Rome: An Empire of Many Nations
The center of gravity in Roman studies has shifted far from the upper echelons of government and administration in Rome or the Emperor’s court to the provinces and the individual. The multidisciplinary studies presented in this volume reflect the turn in Roman history to the identities of ethnic groups and even single individuals who lived in Rome’s vast multinational empire. The purpose is less to discover another element in the Roman Empire’s “success” in governance than to illuminate the variety of individual experience in its own terms. The chapters here, reflecting a wide spectrum of professional expertise, range across the many cultures, languages, religions and literatures of the Roman Empire, with a special focus on the Jews as a test case for the larger issues. This title is also available as Open Access on Cambridge Core.
Jonathan J. PRICE is the Fred and Helen Lessing Professor of Ancient History at Tel Aviv University and the author of many studies on Greek and Roman historiography, and Jewish history and epigraphy of the Roman period.
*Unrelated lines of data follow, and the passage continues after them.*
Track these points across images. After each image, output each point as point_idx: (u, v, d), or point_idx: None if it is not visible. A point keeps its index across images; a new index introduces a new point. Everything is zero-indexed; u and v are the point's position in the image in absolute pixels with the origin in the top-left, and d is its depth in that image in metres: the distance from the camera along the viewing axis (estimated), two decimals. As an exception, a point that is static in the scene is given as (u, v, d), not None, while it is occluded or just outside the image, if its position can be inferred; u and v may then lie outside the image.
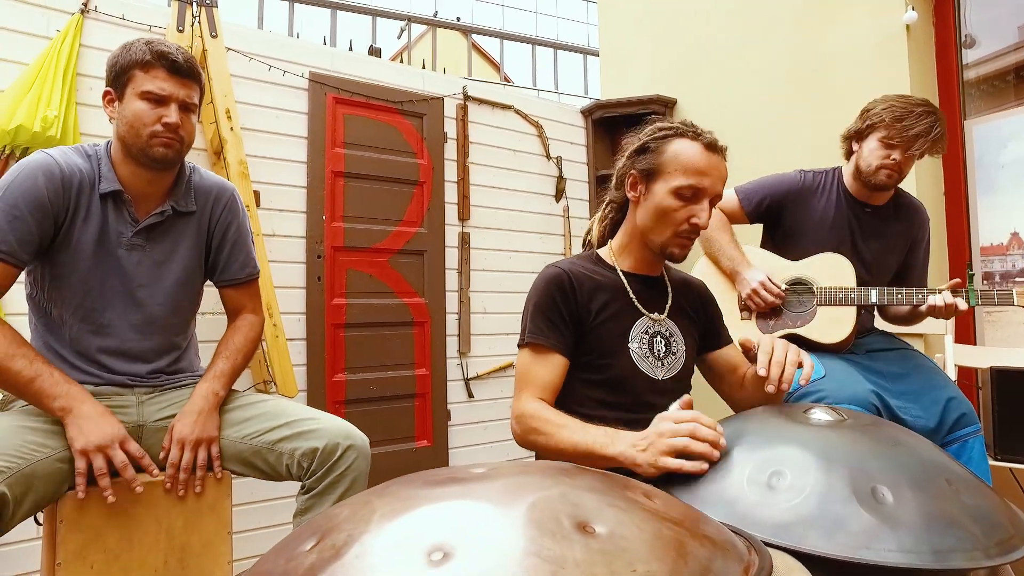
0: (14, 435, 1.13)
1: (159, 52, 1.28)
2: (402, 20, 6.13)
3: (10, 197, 1.19)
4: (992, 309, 2.37)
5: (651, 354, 1.28)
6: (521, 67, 11.83)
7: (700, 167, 1.23)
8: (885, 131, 1.72)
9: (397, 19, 7.83)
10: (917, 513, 0.77)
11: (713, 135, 1.28)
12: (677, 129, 1.28)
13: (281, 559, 0.56)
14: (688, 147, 1.24)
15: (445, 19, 6.64)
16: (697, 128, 1.28)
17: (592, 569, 0.47)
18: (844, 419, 0.96)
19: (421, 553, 0.49)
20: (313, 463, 1.27)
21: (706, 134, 1.27)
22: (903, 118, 1.69)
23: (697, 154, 1.23)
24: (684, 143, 1.25)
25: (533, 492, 0.56)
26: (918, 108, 1.69)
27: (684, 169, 1.23)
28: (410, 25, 7.16)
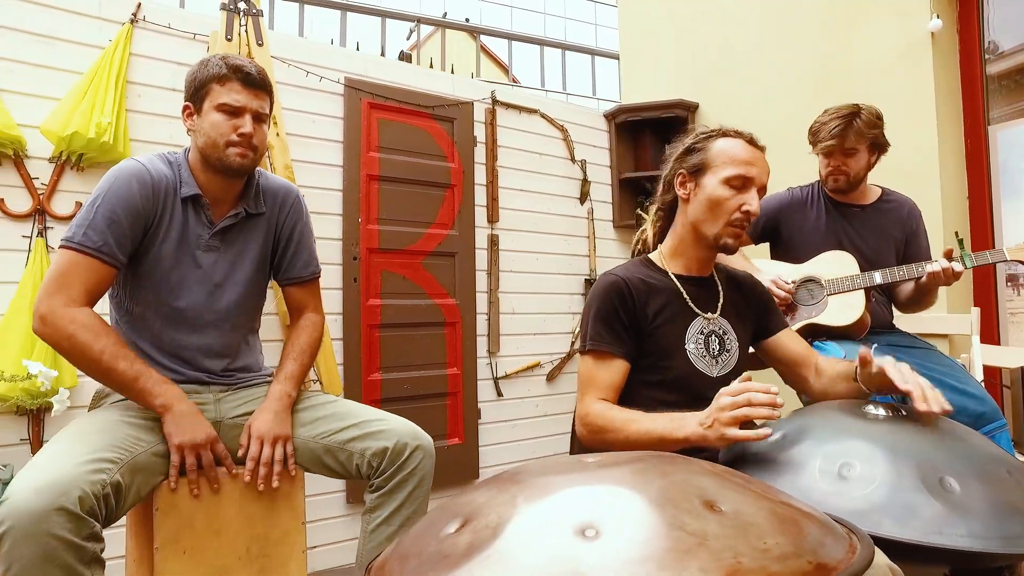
0: (118, 429, 1.20)
1: (234, 66, 1.34)
2: (411, 21, 6.17)
3: (108, 202, 1.26)
4: (1015, 309, 2.43)
5: (707, 353, 1.34)
6: (529, 69, 11.80)
7: (746, 158, 1.31)
8: (815, 146, 1.96)
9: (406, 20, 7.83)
10: (984, 501, 0.83)
11: (753, 134, 1.37)
12: (719, 130, 1.37)
13: (429, 541, 0.62)
14: (732, 143, 1.34)
15: (454, 20, 6.68)
16: (738, 129, 1.37)
17: (730, 542, 0.53)
18: (902, 414, 1.02)
19: (573, 530, 0.55)
20: (383, 462, 1.33)
21: (746, 133, 1.37)
22: (818, 131, 1.93)
23: (742, 147, 1.33)
24: (728, 140, 1.34)
25: (658, 476, 0.62)
26: (828, 117, 1.92)
27: (732, 160, 1.31)
28: (419, 26, 7.22)
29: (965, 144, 2.50)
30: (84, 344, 1.20)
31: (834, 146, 1.89)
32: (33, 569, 0.94)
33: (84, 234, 1.24)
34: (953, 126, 2.48)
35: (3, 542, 0.95)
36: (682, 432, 1.11)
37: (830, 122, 1.90)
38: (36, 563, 0.94)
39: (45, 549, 0.94)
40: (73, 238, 1.24)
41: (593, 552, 0.52)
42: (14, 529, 0.94)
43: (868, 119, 1.89)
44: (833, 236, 1.98)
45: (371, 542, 1.33)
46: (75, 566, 0.97)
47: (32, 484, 0.98)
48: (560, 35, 13.47)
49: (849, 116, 1.89)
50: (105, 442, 1.13)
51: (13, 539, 0.94)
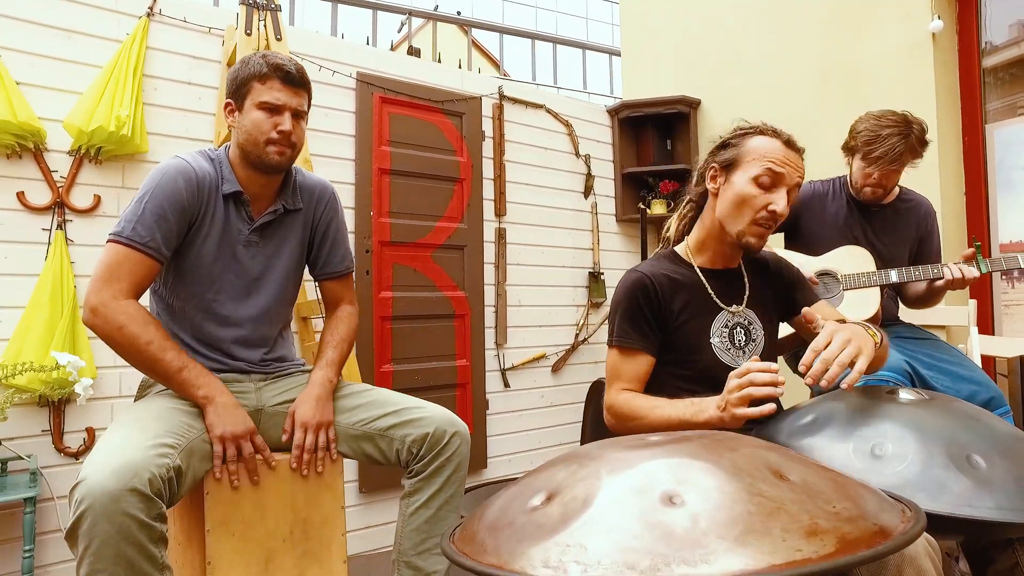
0: (172, 416, 1.24)
1: (274, 64, 1.37)
2: (403, 14, 6.15)
3: (156, 199, 1.29)
4: (1009, 301, 2.51)
5: (732, 346, 1.39)
6: (520, 63, 11.79)
7: (779, 158, 1.31)
8: (861, 155, 1.90)
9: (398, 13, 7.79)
10: (1009, 476, 0.90)
11: (792, 135, 1.37)
12: (757, 128, 1.37)
13: (516, 514, 0.66)
14: (767, 141, 1.34)
15: (445, 13, 6.65)
16: (777, 128, 1.37)
17: (804, 506, 0.58)
18: (925, 398, 1.08)
19: (658, 498, 0.60)
20: (422, 449, 1.38)
21: (784, 133, 1.36)
22: (871, 142, 1.85)
23: (776, 146, 1.33)
24: (764, 139, 1.34)
25: (727, 450, 0.67)
26: (885, 130, 1.83)
27: (762, 157, 1.31)
28: (410, 19, 7.17)
29: (963, 142, 2.58)
30: (133, 335, 1.24)
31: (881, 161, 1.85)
32: (110, 546, 0.98)
33: (133, 229, 1.27)
34: (952, 124, 2.56)
35: (83, 520, 0.99)
36: (703, 416, 1.16)
37: (889, 138, 1.82)
38: (113, 540, 0.98)
39: (121, 528, 0.98)
40: (122, 233, 1.28)
41: (682, 517, 0.57)
42: (93, 508, 0.98)
43: (919, 135, 1.85)
44: (850, 232, 2.01)
45: (410, 525, 1.37)
46: (146, 544, 1.01)
47: (108, 466, 1.02)
48: (552, 30, 13.50)
49: (906, 133, 1.83)
50: (164, 428, 1.17)
51: (93, 517, 0.98)
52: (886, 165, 1.86)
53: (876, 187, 1.94)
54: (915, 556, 0.85)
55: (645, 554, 0.54)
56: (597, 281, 3.36)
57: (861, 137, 1.89)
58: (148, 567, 1.02)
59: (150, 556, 1.02)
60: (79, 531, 0.99)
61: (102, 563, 0.99)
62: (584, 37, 12.52)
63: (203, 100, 2.31)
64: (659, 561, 0.53)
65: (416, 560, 1.37)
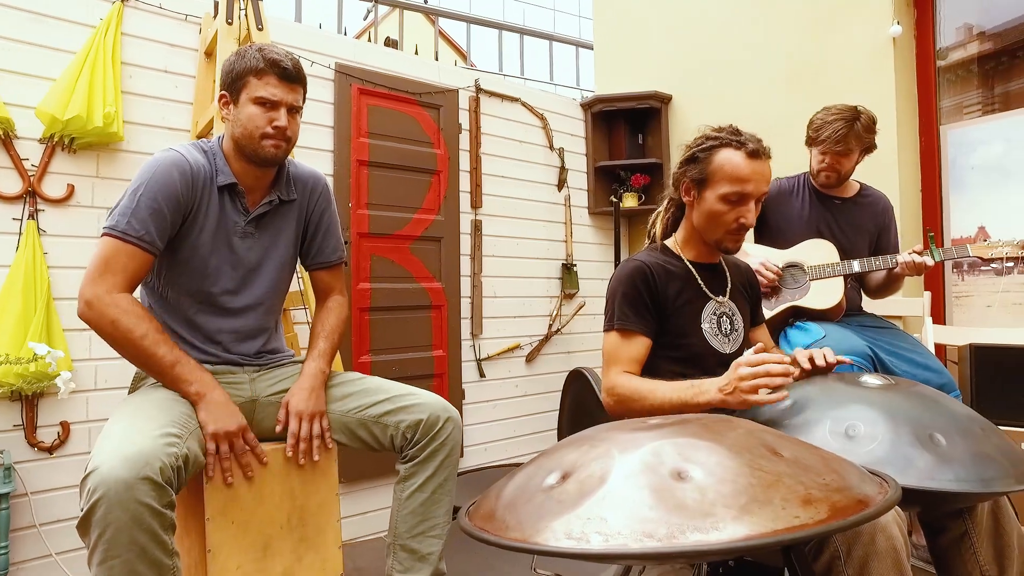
0: (173, 407, 1.25)
1: (271, 60, 1.38)
2: (369, 1, 6.08)
3: (151, 192, 1.29)
4: (960, 293, 2.67)
5: (720, 332, 1.48)
6: (487, 53, 11.75)
7: (743, 175, 1.39)
8: (814, 143, 2.08)
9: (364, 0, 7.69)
10: (966, 453, 0.99)
11: (756, 142, 1.43)
12: (721, 139, 1.43)
13: (533, 493, 0.71)
14: (732, 156, 1.40)
15: (412, 1, 6.60)
16: (741, 136, 1.43)
17: (799, 478, 0.65)
18: (891, 382, 1.17)
19: (668, 473, 0.66)
20: (416, 434, 1.41)
21: (749, 142, 1.42)
22: (819, 128, 2.04)
23: (740, 163, 1.40)
24: (728, 153, 1.41)
25: (727, 431, 0.73)
26: (831, 117, 2.02)
27: (730, 178, 1.40)
28: (377, 6, 7.10)
29: (920, 141, 2.71)
30: (127, 329, 1.24)
31: (830, 145, 2.02)
32: (124, 533, 1.00)
33: (128, 223, 1.27)
34: (910, 124, 2.69)
35: (97, 508, 1.00)
36: (703, 397, 1.23)
37: (834, 122, 2.00)
38: (127, 528, 1.00)
39: (134, 515, 1.00)
40: (116, 226, 1.27)
41: (691, 490, 0.63)
42: (107, 496, 0.99)
43: (867, 123, 2.02)
44: (815, 225, 2.14)
45: (405, 509, 1.41)
46: (158, 531, 1.03)
47: (119, 455, 1.03)
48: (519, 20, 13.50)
49: (852, 119, 2.00)
50: (168, 419, 1.18)
51: (107, 505, 0.99)
52: (831, 147, 2.02)
53: (828, 171, 2.09)
54: (887, 524, 0.94)
55: (661, 524, 0.59)
56: (570, 273, 3.43)
57: (812, 126, 2.09)
58: (159, 553, 1.04)
59: (161, 542, 1.04)
60: (92, 519, 1.01)
61: (116, 550, 1.00)
62: (551, 28, 12.53)
63: (180, 88, 2.28)
64: (675, 530, 0.58)
65: (412, 543, 1.41)
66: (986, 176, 2.59)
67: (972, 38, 2.72)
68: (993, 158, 2.58)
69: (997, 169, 2.56)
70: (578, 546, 0.59)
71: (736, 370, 1.20)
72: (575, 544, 0.60)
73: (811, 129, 2.09)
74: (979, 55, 2.70)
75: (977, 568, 1.21)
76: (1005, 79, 2.66)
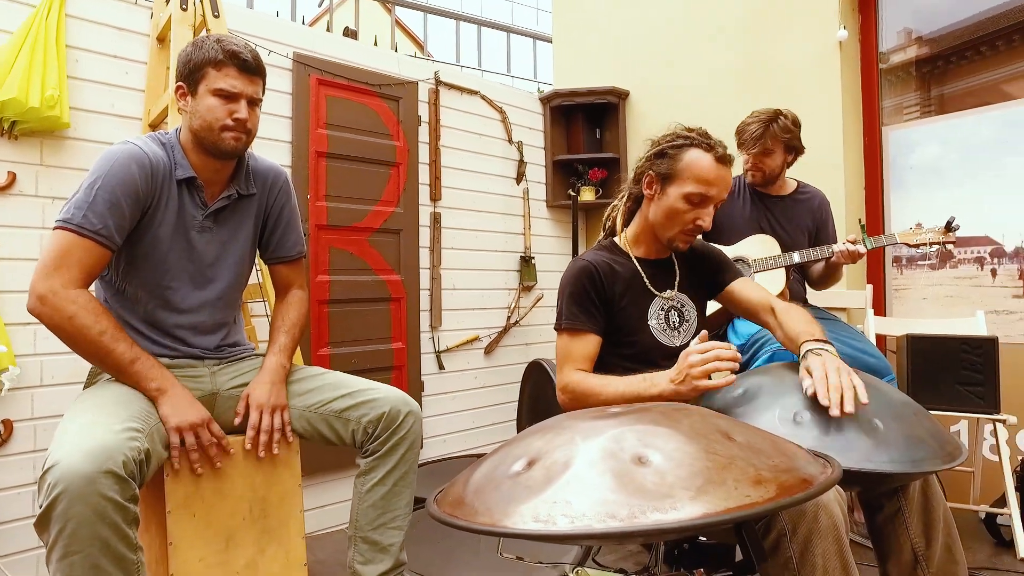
0: (133, 402, 1.23)
1: (230, 51, 1.35)
2: (324, -12, 5.99)
3: (108, 186, 1.26)
4: (899, 286, 2.81)
5: (668, 327, 1.52)
6: (445, 44, 11.70)
7: (711, 178, 1.43)
8: (738, 146, 2.23)
9: (318, -14, 7.57)
10: (900, 436, 1.06)
11: (724, 148, 1.47)
12: (693, 139, 1.47)
13: (500, 479, 0.74)
14: (702, 158, 1.44)
15: (368, -11, 6.52)
16: (711, 140, 1.47)
17: (750, 460, 0.69)
18: (835, 372, 1.24)
19: (629, 459, 0.69)
20: (378, 428, 1.42)
21: (719, 147, 1.46)
22: (742, 132, 2.20)
23: (709, 166, 1.43)
24: (698, 153, 1.44)
25: (683, 417, 0.77)
26: (750, 120, 2.18)
27: (696, 178, 1.43)
28: (332, -7, 6.96)
29: (864, 141, 2.84)
30: (84, 326, 1.22)
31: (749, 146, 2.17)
32: (86, 527, 0.98)
33: (84, 216, 1.24)
34: (854, 125, 2.81)
35: (57, 503, 0.98)
36: (655, 389, 1.28)
37: (752, 124, 2.17)
38: (89, 522, 0.99)
39: (96, 509, 0.99)
40: (72, 220, 1.24)
41: (651, 474, 0.67)
42: (68, 491, 0.98)
43: (784, 125, 2.16)
44: (756, 223, 2.25)
45: (366, 502, 1.42)
46: (121, 525, 1.02)
47: (80, 449, 1.02)
48: (476, 11, 13.43)
49: (768, 121, 2.15)
50: (128, 413, 1.16)
51: (68, 499, 0.98)
52: (751, 147, 2.17)
53: (752, 170, 2.23)
54: (828, 503, 1.00)
55: (623, 505, 0.63)
56: (528, 265, 3.46)
57: (736, 131, 2.24)
58: (123, 548, 1.03)
59: (125, 537, 1.03)
60: (52, 514, 0.99)
61: (77, 544, 0.99)
62: (509, 20, 12.53)
63: (130, 75, 2.21)
64: (636, 510, 0.62)
65: (373, 535, 1.42)
66: (923, 176, 2.73)
67: (911, 42, 2.86)
68: (929, 159, 2.72)
69: (933, 170, 2.71)
70: (545, 528, 0.62)
71: (686, 359, 1.24)
72: (543, 526, 0.63)
73: (736, 134, 2.23)
74: (917, 59, 2.84)
75: (908, 541, 1.30)
76: (940, 83, 2.80)
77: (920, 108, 2.83)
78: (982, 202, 2.58)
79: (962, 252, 2.64)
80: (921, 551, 1.30)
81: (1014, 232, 2.50)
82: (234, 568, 1.29)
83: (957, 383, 2.10)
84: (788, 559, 1.01)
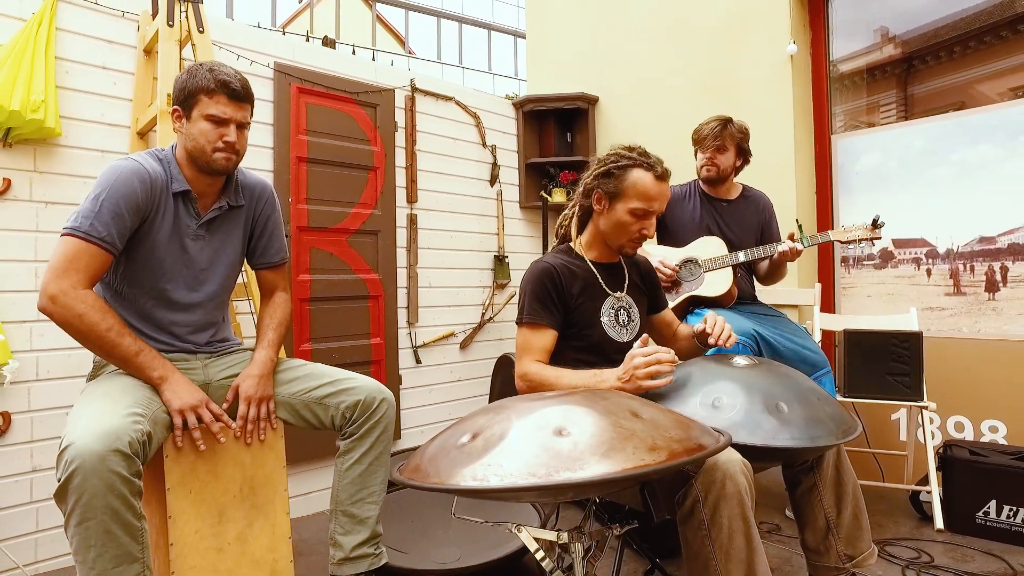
0: (135, 390, 1.38)
1: (221, 81, 1.50)
2: (304, -15, 6.09)
3: (112, 198, 1.40)
4: (846, 285, 3.01)
5: (617, 324, 1.69)
6: (426, 41, 11.77)
7: (652, 195, 1.62)
8: (695, 144, 2.45)
9: (300, -17, 7.68)
10: (801, 417, 1.24)
11: (662, 165, 1.66)
12: (635, 160, 1.65)
13: (449, 449, 0.90)
14: (643, 177, 1.62)
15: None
16: (651, 159, 1.66)
17: (649, 433, 0.86)
18: (755, 363, 1.42)
19: (552, 431, 0.86)
20: (355, 413, 1.59)
21: (657, 166, 1.65)
22: (700, 131, 2.42)
23: (650, 184, 1.62)
24: (640, 173, 1.63)
25: (600, 400, 0.94)
26: (708, 120, 2.41)
27: (640, 196, 1.62)
28: (313, -9, 7.08)
29: (814, 149, 3.04)
30: (93, 322, 1.36)
31: (706, 144, 2.38)
32: (99, 498, 1.14)
33: (91, 225, 1.38)
34: (805, 134, 3.01)
35: (74, 477, 1.14)
36: (603, 385, 1.44)
37: (710, 123, 2.39)
38: (101, 493, 1.14)
39: (107, 482, 1.14)
40: (80, 228, 1.38)
41: (567, 443, 0.83)
42: (83, 467, 1.13)
43: (739, 126, 2.40)
44: (705, 225, 2.44)
45: (345, 479, 1.59)
46: (128, 496, 1.17)
47: (92, 431, 1.17)
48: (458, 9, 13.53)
49: (725, 121, 2.38)
50: (132, 401, 1.32)
51: (83, 474, 1.13)
52: (711, 143, 2.37)
53: (709, 165, 2.42)
54: (734, 472, 1.18)
55: (542, 467, 0.79)
56: (502, 264, 3.62)
57: (694, 133, 2.45)
58: (130, 516, 1.18)
59: (131, 506, 1.18)
60: (70, 487, 1.14)
61: (91, 512, 1.14)
62: (490, 18, 12.65)
63: (118, 85, 2.33)
64: (551, 470, 0.78)
65: (351, 508, 1.58)
66: (869, 181, 2.93)
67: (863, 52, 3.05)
68: (873, 166, 2.93)
69: (878, 176, 2.91)
70: (481, 484, 0.79)
71: (631, 360, 1.40)
72: (479, 483, 0.79)
73: (694, 135, 2.46)
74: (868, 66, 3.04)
75: (822, 512, 1.49)
76: (902, 86, 3.01)
77: (895, 107, 3.03)
78: (919, 207, 2.79)
79: (902, 253, 2.84)
80: (832, 519, 1.49)
81: (945, 235, 2.71)
82: (226, 539, 1.45)
83: (887, 373, 2.30)
84: (701, 521, 1.18)
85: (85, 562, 1.17)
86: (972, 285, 2.65)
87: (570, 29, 3.97)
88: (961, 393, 2.57)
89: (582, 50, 3.89)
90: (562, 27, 4.03)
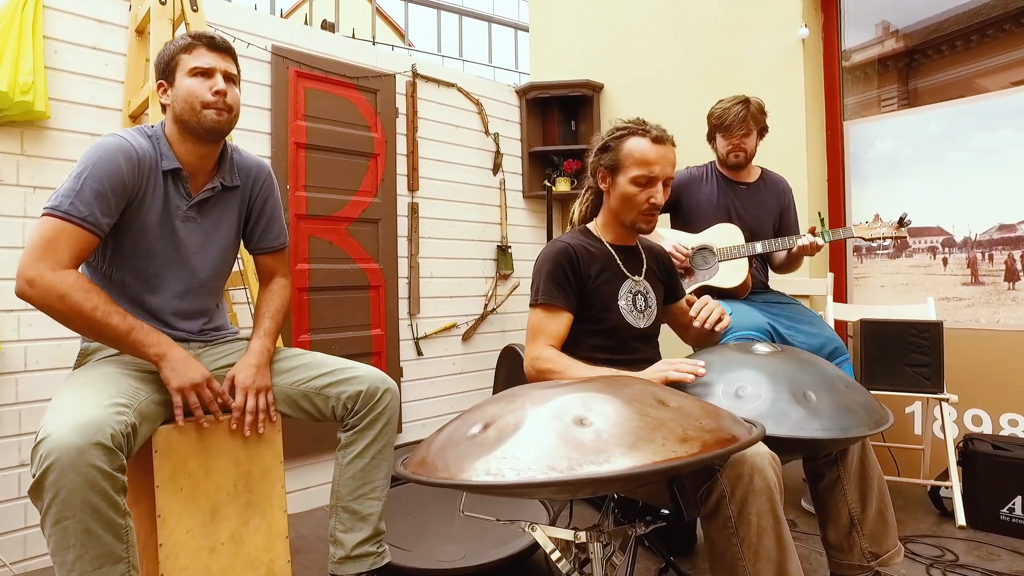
0: (120, 380, 1.29)
1: (196, 34, 1.43)
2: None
3: (96, 176, 1.30)
4: (859, 275, 2.94)
5: (635, 309, 1.61)
6: (426, 33, 11.65)
7: (650, 159, 1.54)
8: (719, 130, 2.32)
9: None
10: (831, 406, 1.16)
11: (660, 130, 1.57)
12: (630, 128, 1.58)
13: (459, 440, 0.83)
14: (639, 143, 1.55)
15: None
16: (646, 125, 1.57)
17: (679, 422, 0.78)
18: (777, 350, 1.34)
19: (571, 421, 0.78)
20: (357, 404, 1.50)
21: (653, 129, 1.57)
22: (721, 116, 2.30)
23: (647, 148, 1.54)
24: (635, 140, 1.55)
25: (623, 387, 0.86)
26: (728, 104, 2.29)
27: (637, 162, 1.54)
28: (312, -18, 6.98)
29: (826, 135, 2.95)
30: (77, 303, 1.26)
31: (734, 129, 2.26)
32: (77, 494, 1.05)
33: (71, 204, 1.28)
34: (817, 120, 2.92)
35: (50, 472, 1.05)
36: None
37: (732, 107, 2.27)
38: (79, 489, 1.05)
39: (86, 478, 1.06)
40: (59, 207, 1.28)
41: (590, 433, 0.76)
42: (60, 461, 1.04)
43: (757, 106, 2.30)
44: (723, 209, 2.34)
45: (346, 473, 1.51)
46: (110, 492, 1.09)
47: (70, 423, 1.08)
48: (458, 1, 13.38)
49: (745, 103, 2.28)
50: (116, 390, 1.23)
51: (60, 469, 1.04)
52: (738, 129, 2.26)
53: (736, 151, 2.31)
54: (763, 466, 1.10)
55: (563, 459, 0.72)
56: (505, 254, 3.55)
57: (713, 119, 2.34)
58: (112, 513, 1.10)
59: (114, 503, 1.10)
60: (45, 483, 1.05)
61: (69, 510, 1.06)
62: (491, 10, 12.51)
63: (110, 66, 2.25)
64: (574, 463, 0.71)
65: (353, 504, 1.50)
66: (882, 168, 2.85)
67: (882, 37, 2.97)
68: (887, 152, 2.84)
69: (892, 162, 2.83)
70: (495, 480, 0.71)
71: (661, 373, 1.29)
72: (493, 479, 0.71)
73: (713, 119, 2.34)
74: (880, 56, 2.96)
75: (846, 507, 1.41)
76: (913, 78, 2.92)
77: (897, 101, 2.95)
78: (934, 194, 2.71)
79: (917, 242, 2.77)
80: (857, 515, 1.41)
81: (963, 223, 2.63)
82: (219, 539, 1.37)
83: (906, 364, 2.23)
84: (727, 518, 1.11)
85: (64, 564, 1.08)
86: (991, 274, 2.57)
87: (574, 16, 3.89)
88: (980, 386, 2.50)
89: (586, 38, 3.80)
90: (566, 13, 3.94)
His publications include Jerusalem under Siege: The Collapse of the Jewish State, 66–70 C.E. (1992), Thucydides and Internal War (Cambridge, 2001), and editions of about 3,000 Jewish inscriptions in Corpus Inscriptionum Iudaeae/Palaestinae, Volumes I–V (2010–21).
Margalit Finkelberg is Professor of Classics (emeritus) at Tel Aviv University and a member of the Israel Academy of Sciences and Humanities. She has authored The Birth of Literary Fiction in Ancient Greece (1998), Greeks and Pre-Greeks: Aegean Prehistory and Greek Heroic Tradition (2005), Homer (2014; Hebrew), The Gatekeeper: Narrative Voice in Plato’s Dialogues (2019), Homer and Early Greek Epic: Collected Essays (2020), and numerous scholarly articles. She is the editor of The Homer Encyclopedia (3 vols.; 2011).
Yuval Shahar is Senior Lecturer in Jewish History at Tel Aviv University. His published studies on the history, historiography and historical geography of Palestine in the Hellenistic, Roman and Byzantine periods include Josephus Geographicus: The Classical Context of Geography in Josephus (2004).